Не то жрать хотела, не то в туалет, хрен её разберёт. Мялась, как баба, честное слово, нет, чтобы напрямую сказать.
— Вить, а расскажи-ка нам, куда вы там ездили недавно? — задорно спросила меня мама и ещё по рюмке водки разлила себе и тёте Кате.
Я обглодал зажаренную куриную ножку, масляные пальцы салфеткой вытер и ответил:
— На полевые сборы.
Тётя Катя радостно повторила и посмотрела на свою Аньку:
— На полевые сборы, как интересно, да? Слыхала, Ань? А что вы там делали, Вить?
— По лесу бегали, — я пожал плечами и соку глотнул. — Флаг чужой команды захватывали.
— Интересно как, да, Ань? — тётя Катя спросила дочку и ткнула её локтем в плечо.
Аня молча сидела и жевала салат, кивала безразлично и даже на меня не смотрела.
— Из автомата стрелять, наверно, умеешь? — тётя Катя спросила.
— Ой, стреляет, ещё как, — вмешалась мама.
—
И на сборах тоже, наверно, с автоматами бегали, да, Вить?Я посмотрел на тётю Катю и плечами пожал:
— Мгм. Только не у всех автоматы настоящие. Даже не искусственные. Даже не для пейнтбола.
— А какие? — спросила она.
— У кого-то из Детского мира.
— Из Детского мира?
— Мгм. Игрушечные. Ну, такие, синими пульками стреляют, — сказал я и слопал маслину из глубокой посудины рядом с бутылкой водки.
Тётя Катя призадумалась, руками недоумённо развела и спросила:
— А как это? А, чтобы не повредили друг друга, наверно?
Я посмеялся над ней. Повредили, ага, скажет тоже.
— Да нет, — ответил я. — Нам же не выдают. Сами всё покупаем. Кто, что найдёт, с тем и приезжай. И бегают кто в чём может.
Тётя Катя скривилась какой-то недовольной миной, на маму мою покосилась, а потом на меня опять посмотрела.
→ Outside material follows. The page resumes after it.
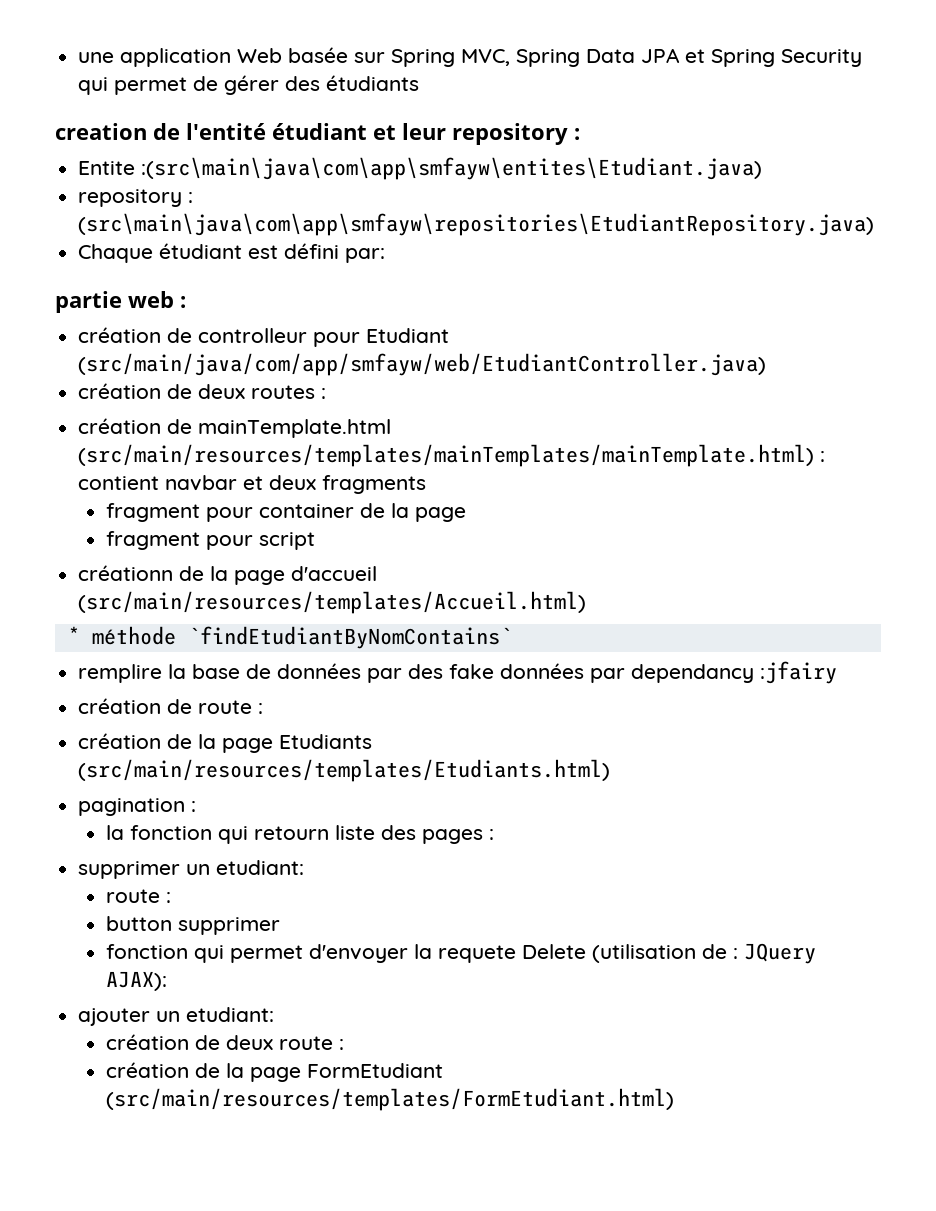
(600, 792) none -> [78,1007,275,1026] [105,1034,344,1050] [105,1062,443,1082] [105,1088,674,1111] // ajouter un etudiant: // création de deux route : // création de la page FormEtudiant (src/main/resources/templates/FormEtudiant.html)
Застыла с ложкой салата в руке.
— Кто-то в берцах бегает, как и положено, — продолжил я. — Вон.
Я кивнул в сторону коридора, тётя Катя посмотрела на мою обувь на старой дырявой тряпке у самого входа. Берцы стояли в талых кучках грязного снега рядом с тумбочкой.
— А кто-то вообще в кроссовках, — сказал я и съел кусок салями. — Кто в туфлях вообще школьных бегает. Неудобно, мокро, по лесу-то хреначить, да?
— Витя, — мама одёрнула меня за неряшливое словцо и громко брякнула ложкой.
— Извиняюсь. Неудобно, говорю, а куда деваться-то, да? Не выдают же. Сам покупай.
Мама меня вдруг перебила:
— Ладно тебе, а! Прям самый несчастный сидит, самый голый! Всего одеваем каждый год, и берцы, и форма, и ремень лучше всех.
— Да, — усмехнулся я. — А я про себя и не говорю. У меня-то всё хорошо. Но не у всех ведь так, да? Я вон слышал в суворовском пацанам выдают. Каждый год. А у нас?
Мама махнула рукой в мою сторону и сказала:
— Ой, Кать, Анют, ладно, не слушайте этого дурака, господи. Школа ещё новая, она чего, открылась-то в четвёртом году. Он на третий год или на четвёртый поступил.
На меня посмотрела, нахмурилась и цокнула.
— Свинёныш ты, ба, — сказала мама. — Кормят вас там от пуза, жопа всегда в тепле в ваших бараках, спортзал такой красивый, не спортзал, а сказка.